Muchacho centroamericano (post atrasado 1/15)

I

Hacía poco ella había recibido una opinión de sí misma que, si bien le causó bastante hilaridad, no dejó de producirle cierto ruido en la chaveta. Como es natural en ella, recordó, para sublimar –un ejercicio que tiene sus ventajas- estas palabras de Zweig y, con ello, alcanzar cierta calma:

“Llamaré demoníaca a esa inquietud innata y esencial a todo hombre, que lo separa de sí mismo y lo arrastra hacia lo infinito, hacia lo elemental. Es como si la Naturaleza hubiese dejado una pequeña porción de aquel caos primitivo dentro de cada alma y es a donde salió: a lo ultra humano, a lo abstracto. El demonio es, en nosotros, ese fermento atormentador y convulso que empuja al ser, por lo demás tranquilo, hacia todo lo peligroso, hacia el exceso, al éxtasis, a la renunciación y hasta a la anulación de sí mismo.”

Pero la calma iba que venía, como espumeantes olas que bañan litorales en tardes en las que la marea no se decide a dar tregua. Y sólo pudo ser absoluta hasta que topó con este muchacho centroamericano de sonrisa perenne.

II

Avanzaba ella, concentrada por completo en su pensamiento, con ese gesto típico que le ha marcado este escandaloso surco en la frente. A continuación, muda intempestivamente de este ensimismamiento a la contemplación y, entonces, el surco se esfuma de la frente y estrellas muy pequeñitas parecen brillar desde sus ojos.

III

Caminaba con rumbo al metro de vuelta de uno de sus ya acostumbrados recorridos por ciudad conocimiento. Multitud de aprendices seguían por la misma vereda y, así –rodeada y rodeando- hacia su más cercana parada, se aproximaba. De pronto,  parecióle ver a joven algo sui generis encaramado en la acera. En una mirada rápida y furtiva logra hacer el mapeo completo del rostro del chico. Luego, siente que él la mira como escudriñando, pero, en fracción de segundos, se disuade de que no. A dos metros de llegar a él, ve que el muchacho centroamericano señala con el índice en dirección a ella, esboza franca  sonrisa y entonces proferir lleno de asombro: “Muchacha buena. ¡Desde Centroamérica!”.

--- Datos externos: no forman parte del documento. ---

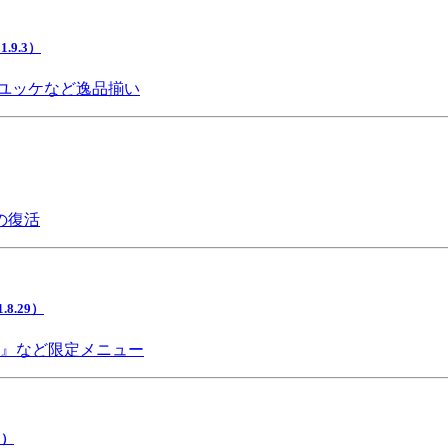
9.3）
ユッケなど逸品揃い
の復活
.29）
チ』など限定メニュー
5）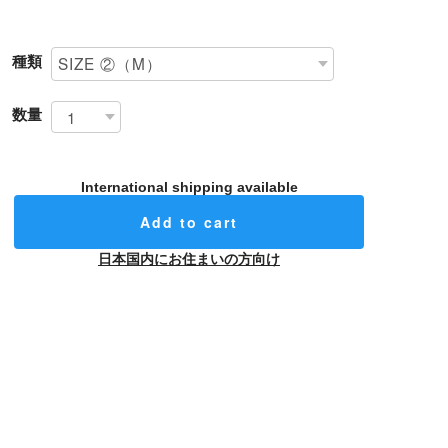
種類
数量
International shipping available
Add to cart
日本国内にお住まいの方向け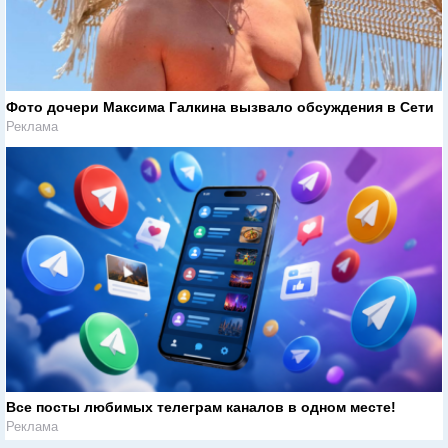
Фото дочери Максима Галкина вызвало обсуждения в Сети
Реклама
Все посты любимых телеграм каналов в одном месте!
Реклама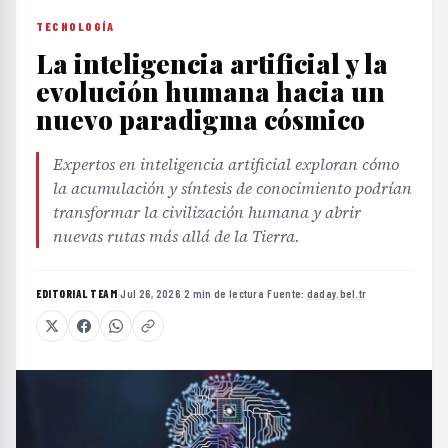
TECNOLOGÍA
La inteligencia artificial y la
evolución humana hacia un
nuevo paradigma cósmico
Expertos en inteligencia artificial exploran cómo
la acumulación y síntesis de conocimiento podrían
transformar la civilización humana y abrir
nuevas rutas más allá de la Tierra.
EDITORIAL TEAM
·
Jul 26, 2026
·
2 min de lectura
·
Fuente:
daday.bel.tr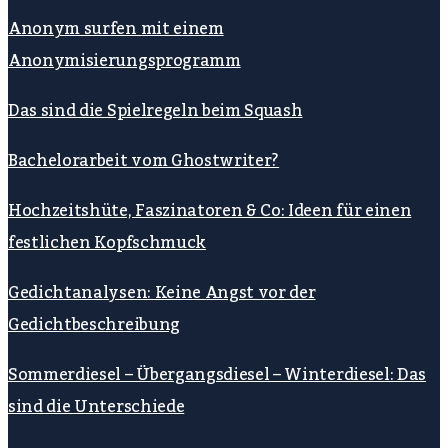
Anonym surfen mit einem
Anonymisierungsprogramm
Das sind die Spielregeln beim Squash
Bachelorarbeit vom Ghostwriter?
Hochzeitshüte, Faszinatoren & Co: Ideen für einen
festlichen Kopfschmuck
Gedichtanalysen: Keine Angst vor der
Gedichtbeschreibung
Sommerdiesel – Übergangsdiesel – Winterdiesel: Das
sind die Unterschiede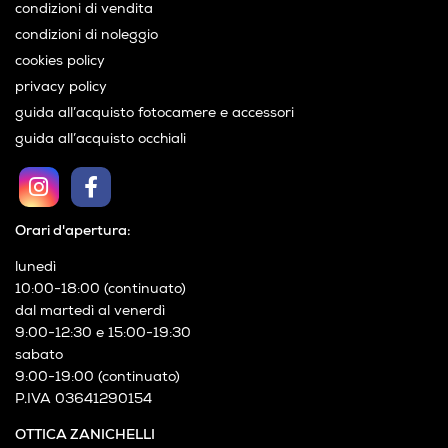
condizioni di vendita
condizioni di noleggio
cookies policy
privacy policy
guida all’acquisto fotocamere e accessori
guida all’acquisto occhiali
Orari d'apertura:
lunedì
10:00-18:00 (continuato)
dal martedì al venerdì
9:00-12:30 e 15:00-19:30
sabato
9:00-19:00 (continuato)
P.IVA 03641290154
OTTICA ZANICHELLI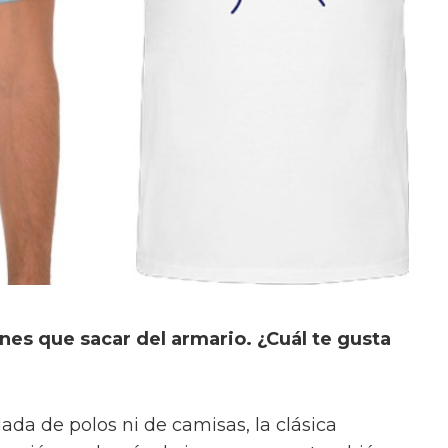
es que sacar del armario. ¿Cuál te gusta
da de polos ni de camisas, la clásica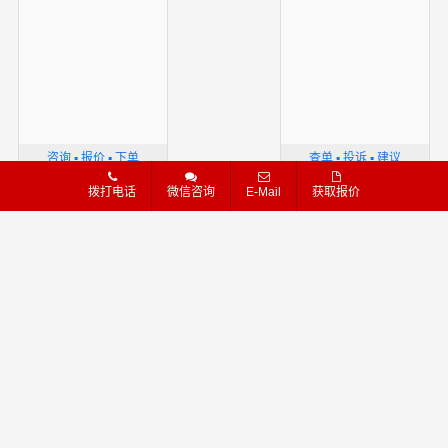
咨询 ▪ 报价 ▪ 下单
查单 ▪ 投诉 ▪ 建议
拨打电话
微信咨询
E-Mail
获取报价
港邦物流官方网站
港邦物流官网-高效专线运输,优质物流服务
版权声明
隐私条款
网站导航
汽运
线路
危险品
物流专线
粤ICP备16111739号
我也需要这样的网站
石家庄
太原
呼和浩特
沈阳
长春
哈尔滨
上海
南京
苏州
宁波
更多+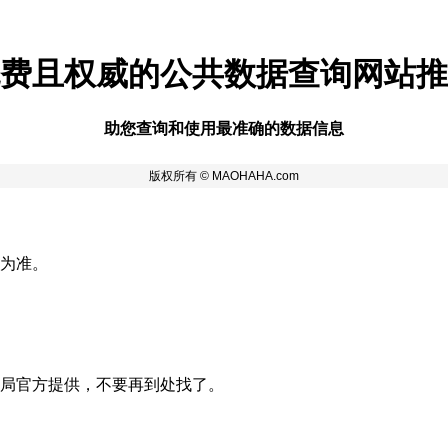
费且权威的公共数据查询网站推
助您查询和使用最准确的数据信息
为准。
局官方提供，不要再到处找了。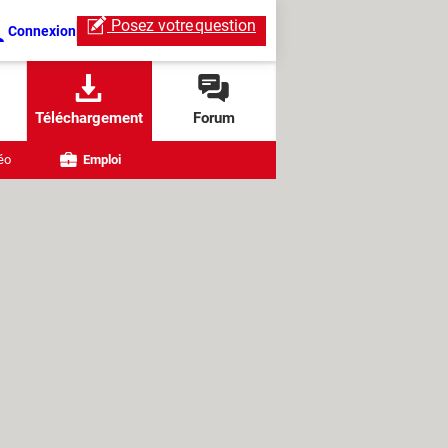
Posez votre
question
Connexion
Téléchargement
Forum
éo
Emploi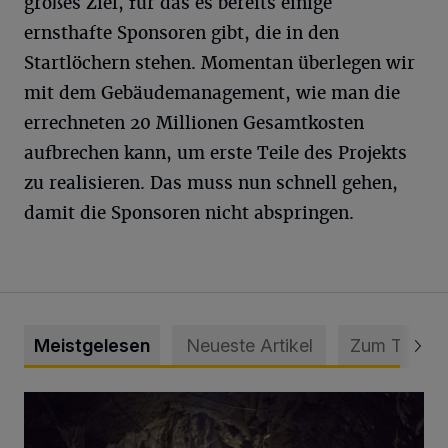
großes Ziel, für das es bereits einige
ernsthafte Sponsoren gibt, die in den
Startlöchern stehen. Momentan überlegen wir
mit dem Gebäudemanagement, wie man die
errechneten 20 Millionen Gesamtkosten
aufbrechen kann, um erste Teile des Projekts
zu realisieren. Das muss nun schnell gehen,
damit die Sponsoren nicht abspringen.
Meistgelesen
Neueste Artikel
Zum Thema
Tief hinein in die Wuppertaler Unterwelt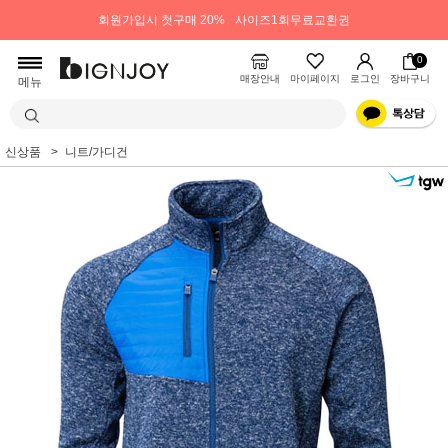
회원가입시 첫구매 20%
사이즈1회무료교환권
0
매장안내
마이페이지
로그인
장바구니
메뉴
신상품
니트/가디건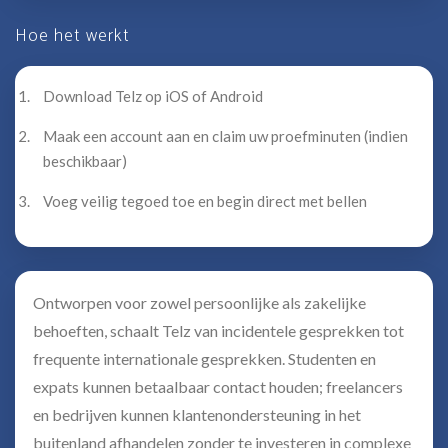
Hoe het werkt
Download Telz op iOS of Android
Maak een account aan en claim uw proefminuten (indien
beschikbaar)
Voeg veilig tegoed toe en begin direct met bellen
Ontworpen voor zowel persoonlijke als zakelijke
behoeften, schaalt Telz van incidentele gesprekken tot
frequente internationale gesprekken. Studenten en
expats kunnen betaalbaar contact houden; freelancers
en bedrijven kunnen klantenondersteuning in het
buitenland afhandelen zonder te investeren in complexe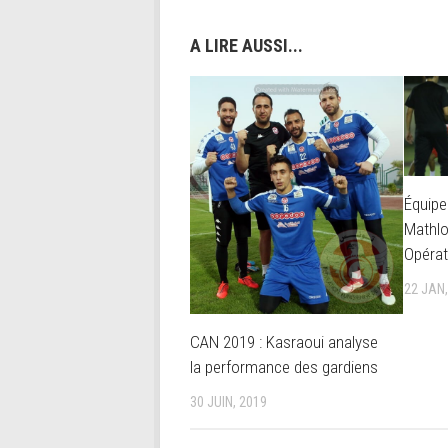
A LIRE AUSSI...
Équipe
Mathlou
Opérat
22 JAN
CAN 2019 : Kasraoui analyse
la performance des gardiens
30 JUIN, 2019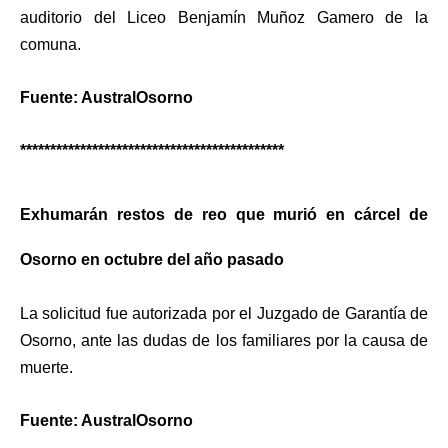
auditorio del Liceo Benjamín Muñoz Gamero de la
comuna.
Fuente: AustralOsorno
********************************************
Exhumarán restos de reo que murió en cárcel de
Osorno en octubre del año pasado
La solicitud fue autorizada por el Juzgado de Garantía de
Osorno, ante las dudas de los familiares por la causa de
muerte.
Fuente: AustralOsorno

Continúa ella su caminata, hasta pasar muy cerca de él y sólo cuando está a punto de rebasarlo comprende que es a ella a quien dirige la exclamación. Entonces -lenta como es en el pensar- avanza unos dos, tres metros y sólo segundos después decide voltear hacia atrás para mirarlo. Él, todavía en su acera, sigue su caminar y la mira con la sonrisa aún dibujada en sus labios. Entonces, volteados, mirándose el uno al otro, ríen, dejando escapar al fulgor de sus ojos. Se despiden con la mirada y el alma.

IV

Muchacha buena. No muchacha inteligente, ni bonita. No muchacha rara, ni densa o evanescente. Tampoco lívida o liviana. No rebelde, no contestataria, no iconoclasta y, menos, obsecuente. Tampoco diva, ni misteriosa. Nada. Sólo buena, como transparente.

V

Muchacho centroamericano vestía de negro: pantalón, suéter y –debajo- blusa blanca; su pelo aparecía sujeto a una cola. Poseía una grande y hermosa cabeza dolicocéfala; sus ojos eran refulgentes, negros y penetrantes. Nariz recta, labios carnosos y el color de su piel, como el de una aceituna. Frente amplia.